* **What to do**
1. Answer these questions from the inflation forum thread, each on its own line:
(a) Who started the discussion, and on what date?
(b) What book does one reply recommend reading?
(c) Up to what rate does one post picture the fed hiking?
2. Render this sentence from the inflation forum thread in Spanish: "The free movement of capital and labour gives the world an underlying productivity that is deflationary in the long run."
3. From the inflation forum thread, pull out word for word everything from "Inflation BLOWOUT!" down to "in the bonds.".

* **Text section**
§

Inflation BLOWOUT!

Discussion in 'Economics' started by The Kin, Oct 12, 2005.

  1. We'll see inflation rise the fastest rate in a decade! Greenie has dropped the ball.

    I wonder if this is all planned to increase tax revenue and decrease the national debt. Maybe bond yields will finally start to go up. Dumb foreign central banks. They're earning a negative 1% on their money or more. :D
  2. Urkel


    i think friday's cpi should make for an interesting day in the bonds.
  3. Your previous post about Asians being dumb for buying US had to take the cake. Go take a course on international finance and learn something central banks and their role. Better yet, read Money Mischief: Episodes in Monetary History and find out whats inflation and whats not inflation.

    You still follow Gate, Buffet or some crybaby from the Asian crisis has to say about the dollar: Post
  4. What happens if we have a large drop in the price of oil at the same time that the fed hike rates up to 5%? Deflation is still lurking in many sectors of the economy but since we don't have any 120 year old economists at the fed who remember the 1930's it is not considered with the same enthusiasm as inflation. Of course all policy makers remember 21% prime in Canada (17%?? in the states) and will make sure that it does not happen again.

    Where would prices be if we didn't hit the "tipping point" that caused commodities to rise in price at the same time China started to become the world's workshop? The free movement of capital and labour gives the world an underlying productivity that is deflationary in the long run.

§

* **Record list**
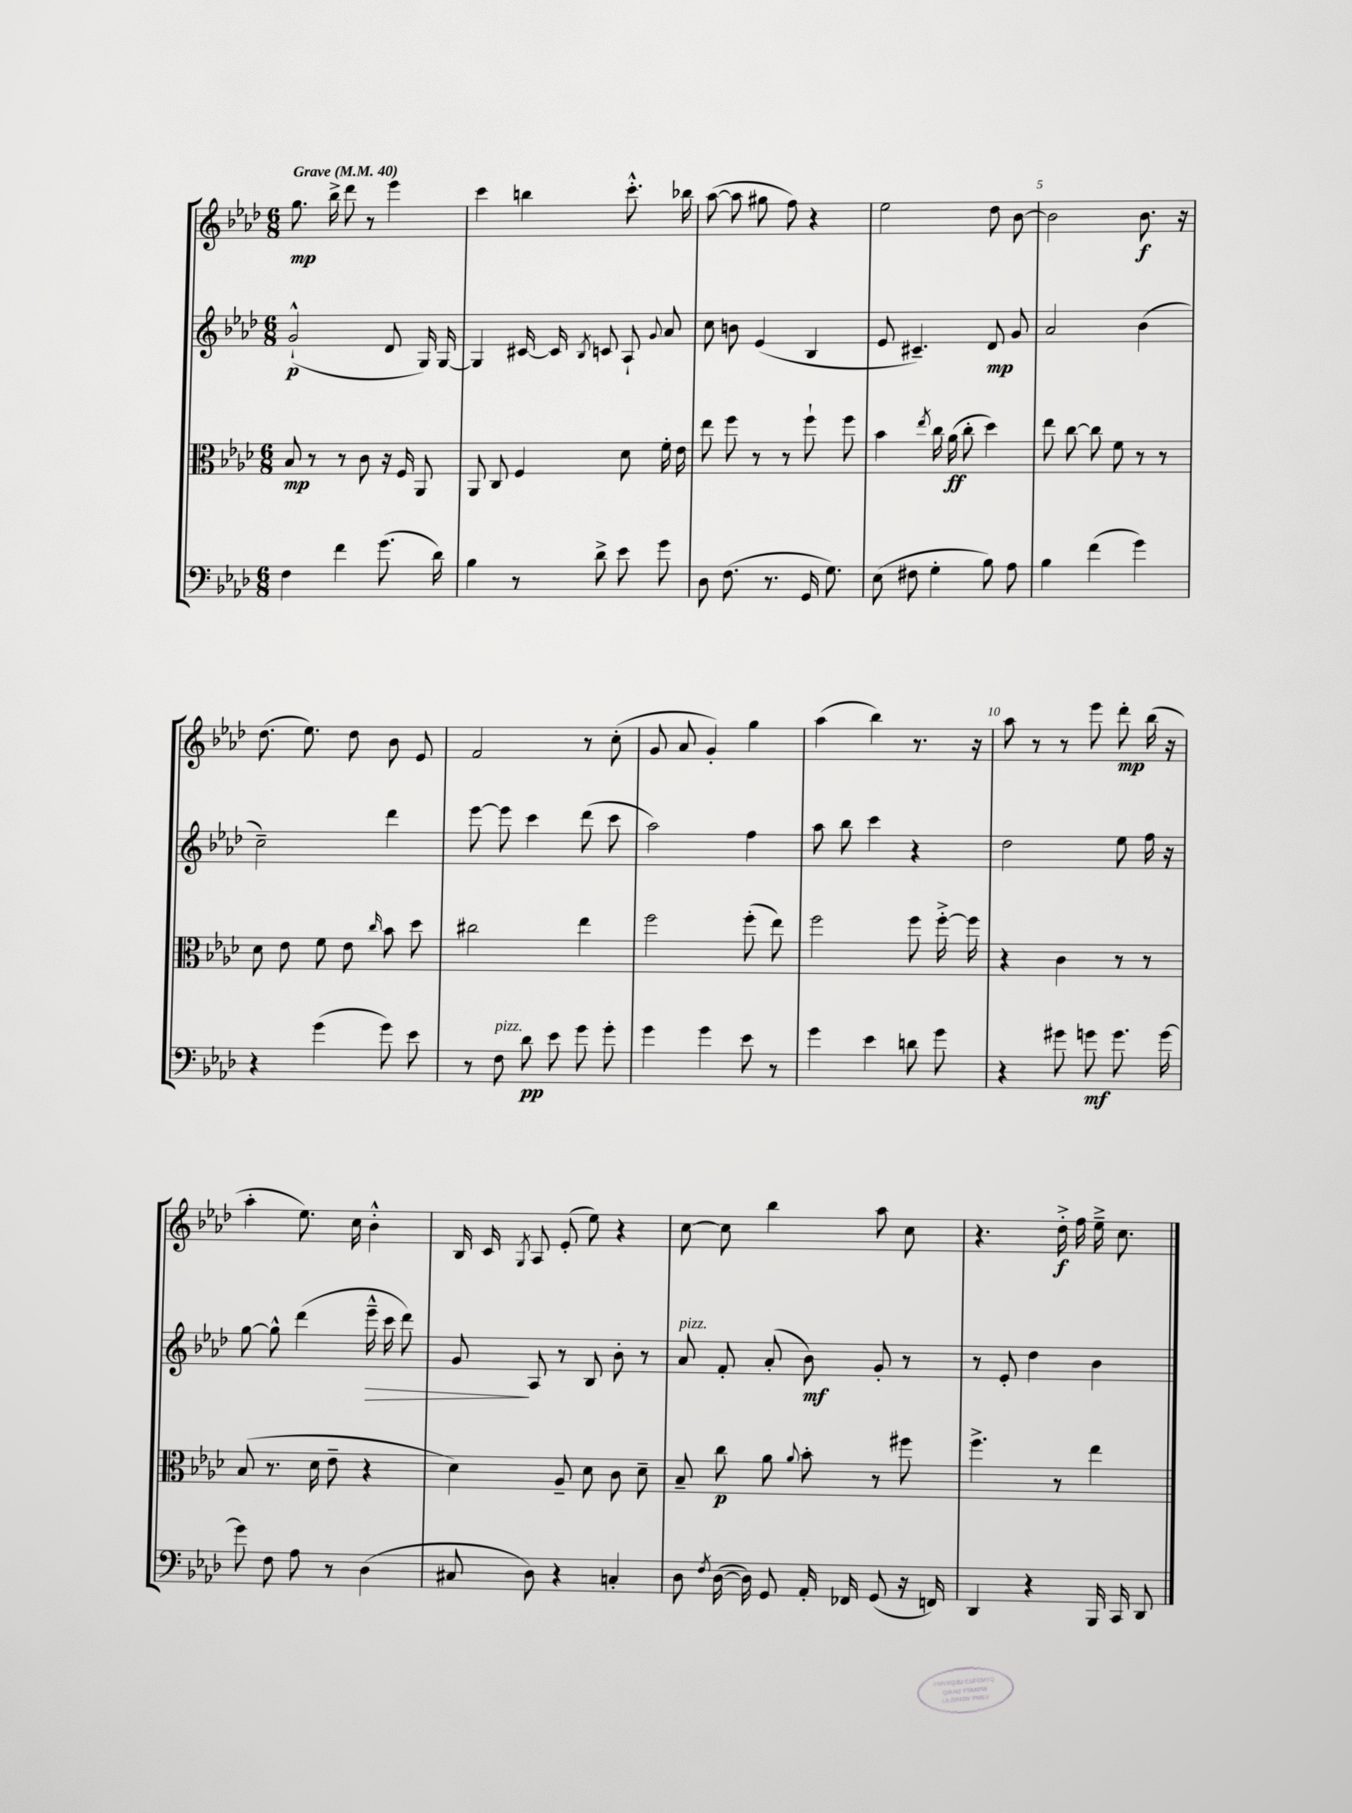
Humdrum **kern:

**kern	**kern	**kern	**kern
*staff4	*staff3	*staff2	*staff1
*clefF4	*clefC3	*clefG2	*clefG2
*k[b-e-a-d-]	*k[b-e-a-d-]	*k[b-e-a-d-]	*k[b-e-a-d-]
*M6/8	*M6/8	*M6/8	*M6/8
*MM40	*MM40	*MM40	*MM40
4F	8B-	(2g`^^	8.gg
.	8r	.	.
.	.	.	16bb-^
4f	8r	.	8ddd-
.	8c	.	8r
(8.g	16r	8d-	4eee-
.	16F	.	.
.	8AA-	16G)	.
16d-)	.	[16G	.
=	=	=	=
4B-	8AA-	4G]	4ccc
.	8C	.	.
8r	4F	[16c#	4bb
.	.	16c#]	.
.	.	8qB-	.
8d-^	.	8c	.
8e-	8d-	8A-`	8.ccc'^^
.	.	8qqg	.
8g	16f'	8a-	.
.	16e-	.	16bb-
=	=	=	=
8D-	8ee-	8cc	([8aa-
(8.F	8ff	8b	8aa-]
.	8r	(4e-	8gg#
8.r	.	.	.
.	8r	.	8ff)
16GG	8ff`	4B-	4r
8.G)	.	.	.
.	8ff	.	.
=	=	=	=
(8E-	4b-	8e-	2ee-
8F#	.	4.c#~)	.
.	8qee-	.	.
4G'	16cc	.	.
.	(16a-	.	.
.	8cc'	.	.
8B-)	4dd-)	8d-	8dd-
8A-	.	8g	[8b-
=	=	=	=
4B-	8ee-	2a-	2b-]
.	[8cc	.	.
(4f	8cc]	.	.
.	8f	.	.
4g)	8r	(4b-	8.b-
.	8r	.	.
.	.	.	16r
=	=	=	=
4r	8d-	2cc~)	(8.dd-
.	8e-	.	.
.	.	.	8.ee-)
(4g	8f	.	.
.	8e-	.	8dd-
.	16qqcc	.	.
8g)	8b-	4ddd-	8b-
8e-	8dd-	.	8e-
=	=	=	=
8r	2cc#	[8eee-	2f
8F	.	8eee-]	.
8d-	.	4ccc	.
8e-	.	.	.
8g	4ee-	(8ddd-	8r
8g'	.	8ccc	(8cc'
=	=	=	=
4g	2ff	2aa-)	8g
.	.	.	8a-
4g	.	.	4g')
8e-	(8ff'	4ff	4gg
8r	8ee-)	.	.
=	=	=	=
4g	2ff	8aa-	(4aa-
.	.	8bb-	.
4e-	.	4ccc	4bb-)
8d	8ff	4r	8.r
8g	[16ff'^	.	.
.	16ff]	.	16r
=	=	=	=
4r	4r	2dd-	8aa-
.	.	.	8r
8g#	4c	.	8r
8g	.	.	8eee-
8.g	8r	8ee-	8ddd-'
.	8r	16ff	(16bb-
[16g	.	16r	16r
=	=	=	=
8g]	(8B-	[8gg	4aa-'
8F	8.r	8gg^^]	.
8A-	.	(4ddd-	8.ee-)
.	16d-	.	.
8r	8e-~	.	.
.	.	.	16cc
(4D-	4r	16eee-~^^	4b-'^^
.	.	16ccc	.
.	.	8ddd-)	.
=	=	=	=
8C#	4d-)	8g	16B-
.	.	.	16c
.	.	.	8qG
8D-)	.	8A-	8A-
4r	8A-~	8r	(8e-'
.	8d-	8B-	8ee-)
4C'	8c	8b-'	4r
.	8d-~	8r	.
=	=	=	=
8D-	8B-~	8a-	[8cc
8qF	.	.	.
([16D-	8cc	8f'	8cc]
16D-])	.	.	.
8GG	8a-	(8a-'	4bb-
.	8qqa-	.	.
16AA-'	8b-'	8b-)	.
16FF-	.	.	.
(8GG	8r	8g'	8aa-
16r	8ff#	8r	8cc
16FF)	.	.	.
=	=	=	=
4DD-	4.ff^	8r	4.r
.	.	8e-'	.
4r	.	4dd-	.
.	8r	.	16dd-'^
.	.	.	16ff
16BBB-	4ee-	4b-	16ee-~^
16CC	.	.	8.cc
8DD-	.	.	.
==	==	==	==
*-	*-	*-	*-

§

* **Completed exercise**
1.
(a) The Kin, on Oct 12, 2005.
(b) Money Mischief: Episodes in Monetary History.
(c) 5%.

2. La libre circulación de capital y de mano de obra le da al mundo una productividad subyacente que es deflacionaria a largo plazo.

3.
Inflation BLOWOUT!

Discussion in 'Economics' started by The Kin, Oct 12, 2005.

  1. We'll see inflation rise the fastest rate in a decade! Greenie has dropped the ball.

    I wonder if this is all planned to increase tax revenue and decrease the national debt. Maybe bond yields will finally start to go up. Dumb foreign central banks. They're earning a negative 1% on their money or more. :D
  2. Urkel


    i think friday's cpi should make for an interesting day in the bonds.